Малыши испуганно завизжали. Собака остановилась и добродушно завиляла хвостом, словно хотела сказать, что она — хорошая собака и никого не собирается обижать; просто ее заворожил запах, который тянулся от костерка, — может, и ей перепадет, ну не лапка, так горлышко или косточка, люди ничего не понимают в еде и часто выбрасывают на помойку разные вкусные вещи. Тем более — так гостеприимно распахнут двор.

Перепало…

— Ах ты, стер-рва! — прорычал отец и метнул молоток.

Собака закричала страшным, пронзительным криком и метнулась со двора, но у нее отнялись задние лапы, и она поползла, царапая передними землю и рывками подтягивая отяжелевшее туловище: видимо, молоток перебил ей хребет. Она ползла и кричала от нестерпимой боли, и малыши кричали, и Рита кричала, закрыв лицо руками, а отец вдруг грохнулся на крыльцо и задергался, забился в падучей, и у него на губах выступила пена.

Рита вспомнила об этой собаке двадцать лет спустя, когда Ярошевич переломил ей хребет, и поползла по улице, рывками подтягивая немеющее тело, и ничего ей больше не хотелось — только умереть.

Она свернула за угол, заходясь от боли, но скрежет тормозов заставил ее остановиться и поднять голову. Оцепенев от страха, она увидела, как с противоположной стороны тротуара через мостовую бежит девушка в светлом пальто-джерси, с розовой косынкой на шее, бежит прямо под наползающий на нее огромный грузовик.

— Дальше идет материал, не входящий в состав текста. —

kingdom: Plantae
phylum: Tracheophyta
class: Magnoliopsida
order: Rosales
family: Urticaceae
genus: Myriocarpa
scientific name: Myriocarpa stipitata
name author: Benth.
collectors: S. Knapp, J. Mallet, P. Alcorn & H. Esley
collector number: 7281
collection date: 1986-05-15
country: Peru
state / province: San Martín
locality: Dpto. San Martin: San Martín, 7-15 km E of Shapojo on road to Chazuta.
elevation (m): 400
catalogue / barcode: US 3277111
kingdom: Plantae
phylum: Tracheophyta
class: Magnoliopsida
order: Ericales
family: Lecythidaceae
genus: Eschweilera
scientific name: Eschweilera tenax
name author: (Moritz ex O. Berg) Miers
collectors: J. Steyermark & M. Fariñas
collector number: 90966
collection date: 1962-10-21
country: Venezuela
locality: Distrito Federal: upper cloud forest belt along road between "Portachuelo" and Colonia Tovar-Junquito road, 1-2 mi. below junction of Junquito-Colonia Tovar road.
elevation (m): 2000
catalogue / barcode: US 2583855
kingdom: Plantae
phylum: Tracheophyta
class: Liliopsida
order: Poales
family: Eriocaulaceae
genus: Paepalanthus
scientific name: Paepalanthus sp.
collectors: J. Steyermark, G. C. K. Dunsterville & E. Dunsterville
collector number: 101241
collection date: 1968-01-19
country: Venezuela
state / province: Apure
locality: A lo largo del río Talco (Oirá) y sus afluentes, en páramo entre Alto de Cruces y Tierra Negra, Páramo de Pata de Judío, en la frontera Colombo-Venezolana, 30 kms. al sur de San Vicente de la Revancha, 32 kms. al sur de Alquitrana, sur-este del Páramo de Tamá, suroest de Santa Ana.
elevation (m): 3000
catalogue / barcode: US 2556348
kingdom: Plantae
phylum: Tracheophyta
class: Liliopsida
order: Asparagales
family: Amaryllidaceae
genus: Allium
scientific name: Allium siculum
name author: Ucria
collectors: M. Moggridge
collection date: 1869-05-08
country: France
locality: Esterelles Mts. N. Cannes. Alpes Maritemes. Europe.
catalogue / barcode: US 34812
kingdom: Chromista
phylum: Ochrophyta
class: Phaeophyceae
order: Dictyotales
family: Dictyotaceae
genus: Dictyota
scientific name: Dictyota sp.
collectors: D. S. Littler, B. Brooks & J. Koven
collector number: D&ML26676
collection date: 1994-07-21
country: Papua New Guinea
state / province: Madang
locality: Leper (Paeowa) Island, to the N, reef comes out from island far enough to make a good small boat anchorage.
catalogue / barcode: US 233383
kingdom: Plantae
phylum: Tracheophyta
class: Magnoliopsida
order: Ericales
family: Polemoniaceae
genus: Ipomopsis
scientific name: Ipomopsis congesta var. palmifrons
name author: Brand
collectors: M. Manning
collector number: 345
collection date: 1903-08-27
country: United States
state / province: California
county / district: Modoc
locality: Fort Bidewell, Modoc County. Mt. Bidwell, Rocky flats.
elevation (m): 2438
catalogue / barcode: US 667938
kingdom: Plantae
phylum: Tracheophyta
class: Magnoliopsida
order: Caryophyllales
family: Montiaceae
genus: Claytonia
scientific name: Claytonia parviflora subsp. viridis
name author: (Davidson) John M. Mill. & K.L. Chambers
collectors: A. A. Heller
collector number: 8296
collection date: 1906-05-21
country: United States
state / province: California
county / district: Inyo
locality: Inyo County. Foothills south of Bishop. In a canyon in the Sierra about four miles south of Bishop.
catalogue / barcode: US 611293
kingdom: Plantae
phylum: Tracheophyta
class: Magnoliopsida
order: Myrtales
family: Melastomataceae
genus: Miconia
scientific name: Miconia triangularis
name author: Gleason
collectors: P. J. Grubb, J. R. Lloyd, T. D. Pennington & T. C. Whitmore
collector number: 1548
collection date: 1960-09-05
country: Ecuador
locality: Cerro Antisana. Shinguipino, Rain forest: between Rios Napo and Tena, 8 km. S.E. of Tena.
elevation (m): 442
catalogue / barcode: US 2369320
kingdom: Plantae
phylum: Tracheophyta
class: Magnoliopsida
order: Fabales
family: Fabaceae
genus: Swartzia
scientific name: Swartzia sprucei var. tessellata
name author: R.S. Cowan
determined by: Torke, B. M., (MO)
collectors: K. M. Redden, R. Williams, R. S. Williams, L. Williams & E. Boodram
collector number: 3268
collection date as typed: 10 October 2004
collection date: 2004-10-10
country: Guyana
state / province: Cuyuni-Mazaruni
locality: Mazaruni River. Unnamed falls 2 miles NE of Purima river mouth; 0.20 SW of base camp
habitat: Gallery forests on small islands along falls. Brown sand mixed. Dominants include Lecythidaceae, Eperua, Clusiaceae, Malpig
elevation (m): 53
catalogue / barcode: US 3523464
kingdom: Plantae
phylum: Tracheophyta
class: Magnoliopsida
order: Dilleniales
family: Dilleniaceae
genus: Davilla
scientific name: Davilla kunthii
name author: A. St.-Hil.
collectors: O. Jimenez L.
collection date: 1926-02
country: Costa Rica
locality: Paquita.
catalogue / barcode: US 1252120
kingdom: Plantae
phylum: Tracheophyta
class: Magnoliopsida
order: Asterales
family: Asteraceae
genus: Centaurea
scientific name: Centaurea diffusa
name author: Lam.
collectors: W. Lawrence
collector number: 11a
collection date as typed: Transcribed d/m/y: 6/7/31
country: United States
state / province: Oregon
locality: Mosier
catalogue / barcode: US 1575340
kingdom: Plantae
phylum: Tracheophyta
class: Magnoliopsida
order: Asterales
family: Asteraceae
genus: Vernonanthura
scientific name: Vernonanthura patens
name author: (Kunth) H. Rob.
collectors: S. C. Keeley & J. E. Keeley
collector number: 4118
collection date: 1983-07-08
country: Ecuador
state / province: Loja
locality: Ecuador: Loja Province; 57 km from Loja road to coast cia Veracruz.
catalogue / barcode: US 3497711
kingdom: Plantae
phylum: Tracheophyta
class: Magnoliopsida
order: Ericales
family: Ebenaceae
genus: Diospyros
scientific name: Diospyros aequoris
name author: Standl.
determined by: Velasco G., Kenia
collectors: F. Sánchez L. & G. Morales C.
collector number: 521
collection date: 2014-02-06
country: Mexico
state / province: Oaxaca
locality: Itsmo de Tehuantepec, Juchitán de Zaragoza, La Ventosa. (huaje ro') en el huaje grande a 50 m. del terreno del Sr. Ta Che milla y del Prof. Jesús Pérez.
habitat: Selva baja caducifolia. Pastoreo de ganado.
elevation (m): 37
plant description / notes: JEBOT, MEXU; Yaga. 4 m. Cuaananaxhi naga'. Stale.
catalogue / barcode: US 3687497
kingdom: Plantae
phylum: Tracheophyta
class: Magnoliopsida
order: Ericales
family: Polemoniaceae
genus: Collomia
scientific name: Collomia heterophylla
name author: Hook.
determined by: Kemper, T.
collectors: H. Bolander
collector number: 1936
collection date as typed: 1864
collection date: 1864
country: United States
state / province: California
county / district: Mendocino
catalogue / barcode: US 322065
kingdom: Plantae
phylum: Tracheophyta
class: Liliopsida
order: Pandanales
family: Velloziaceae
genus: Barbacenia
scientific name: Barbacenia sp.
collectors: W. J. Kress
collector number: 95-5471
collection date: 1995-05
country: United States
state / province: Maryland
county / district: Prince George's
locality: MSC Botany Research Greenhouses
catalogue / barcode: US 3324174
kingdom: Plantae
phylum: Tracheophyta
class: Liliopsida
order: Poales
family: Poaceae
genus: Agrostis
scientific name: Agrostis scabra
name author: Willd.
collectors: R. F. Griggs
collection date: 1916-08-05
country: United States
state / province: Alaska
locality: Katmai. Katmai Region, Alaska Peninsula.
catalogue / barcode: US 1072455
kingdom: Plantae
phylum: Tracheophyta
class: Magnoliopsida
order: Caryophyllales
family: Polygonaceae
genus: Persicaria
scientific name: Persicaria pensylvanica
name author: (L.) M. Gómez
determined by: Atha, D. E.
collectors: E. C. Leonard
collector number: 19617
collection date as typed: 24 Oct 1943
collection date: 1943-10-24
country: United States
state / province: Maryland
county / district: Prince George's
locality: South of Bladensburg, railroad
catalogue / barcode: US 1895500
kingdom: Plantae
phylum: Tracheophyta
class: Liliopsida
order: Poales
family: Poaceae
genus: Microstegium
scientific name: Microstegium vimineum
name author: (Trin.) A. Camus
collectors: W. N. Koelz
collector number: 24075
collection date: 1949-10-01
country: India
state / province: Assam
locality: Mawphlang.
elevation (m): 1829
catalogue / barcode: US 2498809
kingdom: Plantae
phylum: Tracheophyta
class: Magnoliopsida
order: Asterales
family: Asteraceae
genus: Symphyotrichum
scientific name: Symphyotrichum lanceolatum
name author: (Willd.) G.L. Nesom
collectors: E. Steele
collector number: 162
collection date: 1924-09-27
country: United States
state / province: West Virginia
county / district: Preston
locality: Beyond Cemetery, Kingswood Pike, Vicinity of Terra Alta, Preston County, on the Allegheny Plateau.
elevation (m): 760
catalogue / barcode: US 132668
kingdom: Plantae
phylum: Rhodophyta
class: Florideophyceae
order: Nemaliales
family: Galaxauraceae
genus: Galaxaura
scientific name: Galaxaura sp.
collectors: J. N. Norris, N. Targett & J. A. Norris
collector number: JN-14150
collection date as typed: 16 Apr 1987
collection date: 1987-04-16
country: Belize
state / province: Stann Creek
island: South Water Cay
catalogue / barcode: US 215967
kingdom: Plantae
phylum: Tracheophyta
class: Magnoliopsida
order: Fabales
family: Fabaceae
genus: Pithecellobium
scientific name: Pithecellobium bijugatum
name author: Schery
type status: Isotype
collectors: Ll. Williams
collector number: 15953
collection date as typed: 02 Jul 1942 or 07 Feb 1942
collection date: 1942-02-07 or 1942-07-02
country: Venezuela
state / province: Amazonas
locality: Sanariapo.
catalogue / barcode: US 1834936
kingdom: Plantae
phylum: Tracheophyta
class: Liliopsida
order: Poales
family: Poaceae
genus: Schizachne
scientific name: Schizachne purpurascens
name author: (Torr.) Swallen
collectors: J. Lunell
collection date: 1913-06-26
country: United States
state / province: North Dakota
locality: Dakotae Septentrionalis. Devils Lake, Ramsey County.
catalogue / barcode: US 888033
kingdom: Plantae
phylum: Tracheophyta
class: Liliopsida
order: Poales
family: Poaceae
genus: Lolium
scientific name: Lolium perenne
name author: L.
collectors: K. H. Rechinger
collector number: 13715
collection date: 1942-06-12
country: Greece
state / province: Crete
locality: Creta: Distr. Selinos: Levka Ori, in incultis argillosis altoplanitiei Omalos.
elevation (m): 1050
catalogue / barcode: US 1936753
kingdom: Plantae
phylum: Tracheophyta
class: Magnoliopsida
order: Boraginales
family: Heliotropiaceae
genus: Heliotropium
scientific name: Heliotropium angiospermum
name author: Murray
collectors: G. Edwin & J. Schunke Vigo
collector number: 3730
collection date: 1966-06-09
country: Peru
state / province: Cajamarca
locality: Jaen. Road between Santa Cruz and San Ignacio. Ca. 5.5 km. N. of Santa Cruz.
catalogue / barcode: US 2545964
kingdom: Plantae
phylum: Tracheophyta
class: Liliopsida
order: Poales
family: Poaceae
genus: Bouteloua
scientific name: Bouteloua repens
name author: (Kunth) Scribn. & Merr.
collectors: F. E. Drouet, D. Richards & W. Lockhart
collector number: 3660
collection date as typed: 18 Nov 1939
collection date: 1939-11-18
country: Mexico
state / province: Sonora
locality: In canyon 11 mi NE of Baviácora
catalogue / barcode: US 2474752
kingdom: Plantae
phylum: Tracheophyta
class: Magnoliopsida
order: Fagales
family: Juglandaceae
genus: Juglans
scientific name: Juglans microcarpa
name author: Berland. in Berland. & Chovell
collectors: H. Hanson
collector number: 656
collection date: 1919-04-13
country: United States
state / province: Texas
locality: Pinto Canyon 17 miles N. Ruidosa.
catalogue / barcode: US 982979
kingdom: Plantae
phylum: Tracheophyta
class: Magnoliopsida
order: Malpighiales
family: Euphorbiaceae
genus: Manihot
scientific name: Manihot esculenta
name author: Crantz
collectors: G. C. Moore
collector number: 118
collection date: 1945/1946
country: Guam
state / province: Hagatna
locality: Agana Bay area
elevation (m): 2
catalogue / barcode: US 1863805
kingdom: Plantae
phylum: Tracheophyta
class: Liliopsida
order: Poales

Может, она успела бы перебежать, не случись что-то такое, что заставило ее споткнуться, но девушка споткнулась и упала, и Рита закрыла глаза и закричала от ужаса перед тем, что через мгновение произойдет. Раздался оглушительный грохот, словно где-то рядышком взорвалась бомба, — это машина врезалась в фонарный столб, и, когда Рита открыла глаза, она увидела прямо перед собой накренившийся столб, гору смятого, исходившего паром железа и белую лакированную туфельку с отломанным каблучком возле заднего колеса длинного кузова-холодильника. Со всех сторон бежали люди. Рита забыла, что еле тащит по тротуару свое немеющее тело: убежать, убежать, ничего не видеть! — но из кабины вывалился шофер и схватил ее за руку.

— Стой! — сказал он и размазал ладонью кровь на лице — выбитым стеклом ему порезало лицо, и кровь заливала глаза. — Стой, не уходи, иначе мне каюк. Ты все видела, ты свидетельница, у меня трое детей, я ни в чем не виноват. Будь человеком, не уходи.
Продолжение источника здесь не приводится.